Après avoir accepté le prix Miles-Davis des mains d'Alain Simard, Stanley Clarke s'est dit chanceux d'avoir appris des Art Blakey, Dexter Gordon, Joe Henderson et Horace Silver et il a salué son frère Lenny White et son grand frère Chick Corea. Puis il a souligné qu'au moment où on recense une vingtaine de conflits dans le monde, le job de tous les artistes est de faire en sorte que la planète demeure cool. «C'est ce que nous faisons», a-t-il aussitôt ajouté.
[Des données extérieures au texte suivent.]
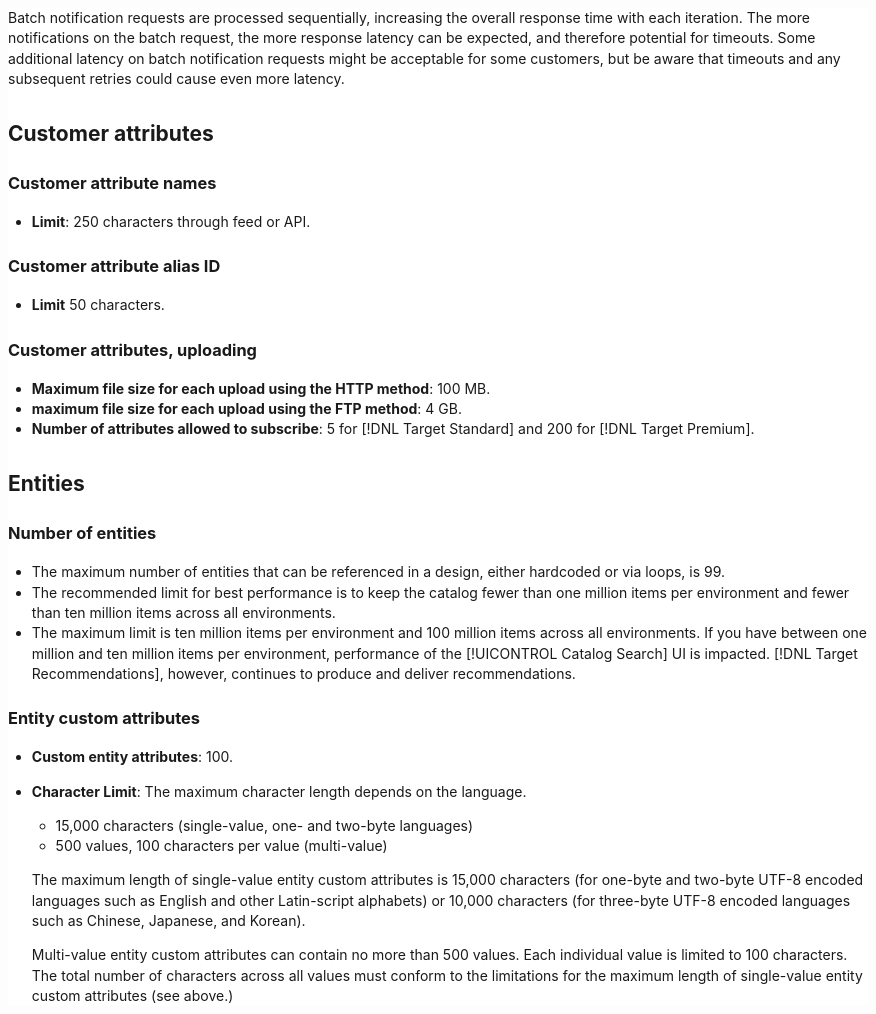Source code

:   Batch notification requests are processed sequentially, increasing the overall response time with each iteration. The more notifications on the batch request, the more response latency can be expected, and therefore potential for timeouts. Some additional latency on batch notification requests might be acceptable for some customers, but be aware that timeouts and any subsequent retries could cause even more latency.

## Customer attributes

### Customer attribute names

* **Limit**: 250 characters through feed or API.

### Customer attribute alias ID

* **Limit** 50 characters.

### Customer attributes, uploading

* **Maximum file size for each upload using the HTTP method**: 100 MB. 
* **maximum file size for each upload using the FTP method**: 4 GB. 
* **Number of attributes allowed to subscribe**: 5 for [!DNL Target Standard] and 200 for [!DNL Target Premium].

## Entities

### Number of entities

* The maximum number of entities that can be referenced in a design, either hardcoded or via loops, is 99.
* The recommended limit for best performance is to keep the catalog fewer than one million items per environment and fewer than ten million items across all environments. 
* The maximum limit is ten million items per environment and 100 million items across all environments. If you have between one million and ten million items per environment, performance of the [!UICONTROL Catalog Search] UI is impacted. [!DNL Target Recommendations], however, continues to produce and deliver recommendations.

### Entity custom attributes

* **Custom entity attributes**: 100.

* **Character Limit**: The maximum character length depends on the language.

  * 15,000 characters (single-value, one- and two-byte languages)
  * 500 values, 100 characters per value (multi-value)

  The maximum length of single-value entity custom attributes is 15,000 characters (for one-byte and two-byte UTF-8 encoded languages such as English and other Latin-script alphabets) or 10,000 characters (for three-byte UTF-8 encoded languages such as Chinese, Japanese, and Korean).

  Multi-value entity custom attributes can contain no more than 500 values. Each individual value is limited to 100 characters. The total number of characters across all values must conform to the limitations for the maximum length of single-value entity custom attributes (see above.)
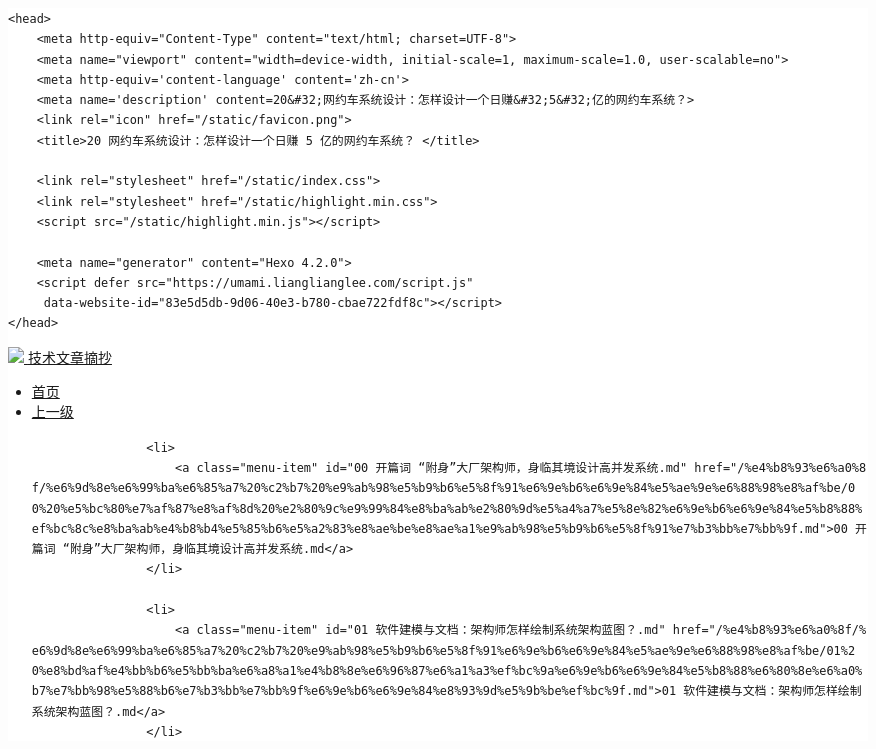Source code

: <!DOCTYPE html>
<html xmlns="http://www.w3.org/1999/xhtml">

<head>

    <head>
        <meta http-equiv="Content-Type" content="text/html; charset=UTF-8">
        <meta name="viewport" content="width=device-width, initial-scale=1, maximum-scale=1.0, user-scalable=no">
        <meta http-equiv='content-language' content='zh-cn'>
        <meta name='description' content=20&#32;网约车系统设计：怎样设计一个日赚&#32;5&#32;亿的网约车系统？>
        <link rel="icon" href="/static/favicon.png">
        <title>20 网约车系统设计：怎样设计一个日赚 5 亿的网约车系统？ </title>
        
        <link rel="stylesheet" href="/static/index.css">
        <link rel="stylesheet" href="/static/highlight.min.css">
        <script src="/static/highlight.min.js"></script>
        
        <meta name="generator" content="Hexo 4.2.0">
        <script defer src="https://umami.lianglianglee.com/script.js"
         data-website-id="83e5d5db-9d06-40e3-b780-cbae722fdf8c"></script>
    </head>

<body>
    <div class="book-container">
        <div class="book-sidebar">
            <div class="book-brand">
                <a href="/">
                    <img src="/static/favicon.png">
                    <span>技术文章摘抄</span>
                </a>
            </div>
            <div class="book-menu uncollapsible">
                <ul class="uncollapsible">
                    <li><a href="/" class="current-tab">首页</a></li>
                    <li><a href="../">上一级</a></li>
                </ul>
                <ul class="uncollapsible">
                    
                    <li>
                        <a class="menu-item" id="00 开篇词 “附身”大厂架构师，身临其境设计高并发系统.md" href="/%e4%b8%93%e6%a0%8f/%e6%9d%8e%e6%99%ba%e6%85%a7%20%c2%b7%20%e9%ab%98%e5%b9%b6%e5%8f%91%e6%9e%b6%e6%9e%84%e5%ae%9e%e6%88%98%e8%af%be/00%20%e5%bc%80%e7%af%87%e8%af%8d%20%e2%80%9c%e9%99%84%e8%ba%ab%e2%80%9d%e5%a4%a7%e5%8e%82%e6%9e%b6%e6%9e%84%e5%b8%88%ef%bc%8c%e8%ba%ab%e4%b8%b4%e5%85%b6%e5%a2%83%e8%ae%be%e8%ae%a1%e9%ab%98%e5%b9%b6%e5%8f%91%e7%b3%bb%e7%bb%9f.md">00 开篇词 “附身”大厂架构师，身临其境设计高并发系统.md</a>
                    </li>
                    
                    <li>
                        <a class="menu-item" id="01 软件建模与文档：架构师怎样绘制系统架构蓝图？.md" href="/%e4%b8%93%e6%a0%8f/%e6%9d%8e%e6%99%ba%e6%85%a7%20%c2%b7%20%e9%ab%98%e5%b9%b6%e5%8f%91%e6%9e%b6%e6%9e%84%e5%ae%9e%e6%88%98%e8%af%be/01%20%e8%bd%af%e4%bb%b6%e5%bb%ba%e6%a8%a1%e4%b8%8e%e6%96%87%e6%a1%a3%ef%bc%9a%e6%9e%b6%e6%9e%84%e5%b8%88%e6%80%8e%e6%a0%b7%e7%bb%98%e5%88%b6%e7%b3%bb%e7%bb%9f%e6%9e%b6%e6%9e%84%e8%93%9d%e5%9b%be%ef%bc%9f.md">01 软件建模与文档：架构师怎样绘制系统架构蓝图？.md</a>
                    </li>
                    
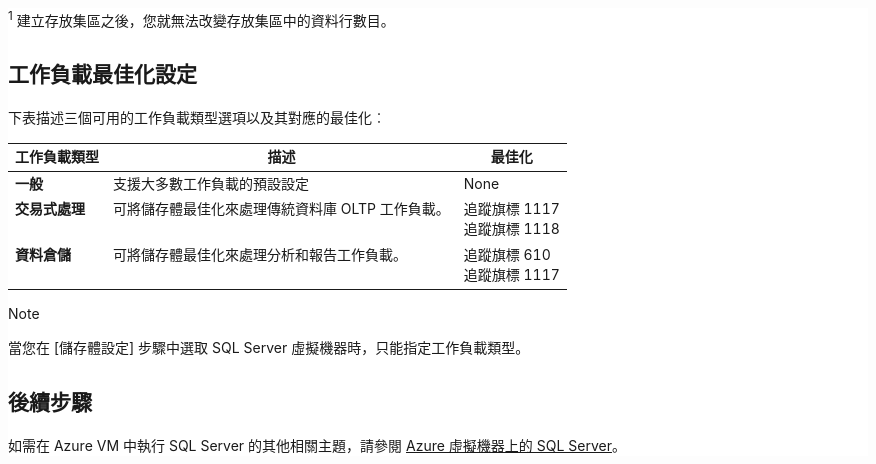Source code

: 
<sup>1</sup> 建立存放集區之後，您就無法改變存放集區中的資料行數目。


## <a name="workload-optimization-settings"></a>工作負載最佳化設定

下表描述三個可用的工作負載類型選項以及其對應的最佳化︰

| 工作負載類型 | 描述 | 最佳化 |
| --- | --- | --- |
| **一般** |支援大多數工作負載的預設設定 |None |
| **交易式處理** |可將儲存體最佳化來處理傳統資料庫 OLTP 工作負載。 |追蹤旗標 1117<br/>追蹤旗標 1118 |
| **資料倉儲** |可將儲存體最佳化來處理分析和報告工作負載。 |追蹤旗標 610<br/>追蹤旗標 1117 |

> [!NOTE]
> 當您在 [儲存體設定] 步驟中選取 SQL Server 虛擬機器時，只能指定工作負載類型。

## <a name="next-steps"></a>後續步驟

如需在 Azure VM 中執行 SQL Server 的其他相關主題，請參閱 [Azure 虛擬機器上的 SQL Server](sql-server-on-azure-vm-iaas-what-is-overview.md)。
Return To Forever s'est empressé de lui donner raison. Le supergroupe ne m'a jamais paru aussi soudé, aussi cool pour reprendre l'expression de son bassiste, que dans sa quatrième incarnation qu'il nous a été donné de voir et d'entendre hier soir à Wilfrid-Pelletier. En lieu et place de superhéros du jazz fusion qui auraient pu se contenter de tirer la couverture chacun de son côté, nous avions devant nous cinq musiciens dont le plaisir collectif était tout aussi évident dans la musique festive qu'ils produisaient que dans les sourires, les poignées de main et les accolades qu'ils échangeaient entre les longues suites instrumentales.

Tonnerre

Les spectateurs, auxquels le batteur Lenny White a dit qu'il les considérait comme des amis, étaient fébriles. Ils ont applaudi dès les premières notes de Medieval Overture servies par Corea puis Clarke et White se sont mis à l'oeuvre et le tonnerre s'est mis à gronder. Avec une aussi formidable section rythmique, les solistes avaient beau jeu. Ils auraient pu s'éclater dans toutes les directions pendant que le bassiste et le batteur gardaient le fort, mais l'heure n'était pas à l'esbroufe et à la performance individuelle, mais au jeu d'ensemble. Chacun des solos de Corea, du guitariste Frank Gambale et du violoniste Jean-Luc Ponty s'imbriquait dans une grande toile qui servait bien la composition.

Une toile dans laquelle le violon de Ponty - «un ami dont j'ai fait la connaissance en 1923», a dit Corea le taquin - a pris tout naturellement sa place. Ponty sert magnifiquement ce nouveau Return To Forever en ce que son instrument peut tout aussi bien dialoguer avec le piano, électrique ou acoustique, de Corea qu'avec la guitare de Gambale. En plus, il donne de nouvelles couleurs à ces compositions des années 70 et limite par sa présence les sparages à la guitare qui les alourdissaient inutilement.

J'en tiens pour preuve cette très belle intro piano acoustique/violon de Corea et Pony qui avait quelque chose d'organique, un qualificatif qui ne s'est pas toujours bien prêté au jazz fusion de RTF ni à la musique de Ponty quand elle baignait dans les synthés. Puis Clarke et White ont pris le relais et ont lancé Sorceress sur un beat lourd et bluesé sur lequel ont pu s'exprimer Gambale, Ponty et Corea.

Juste avant l'entracte, After the Cosmic Rain nous a tous mis en appétit pour la deuxième partie de la soirée. Après Ponty et Corea, le géant Clarke s'est lancé dans un solo mélodique à souhait qui s'est métamorphosé en une envolée pétaradante. Ébloui, le public s'est levé d'un trait pour faire une ovation aux cinq musiciens.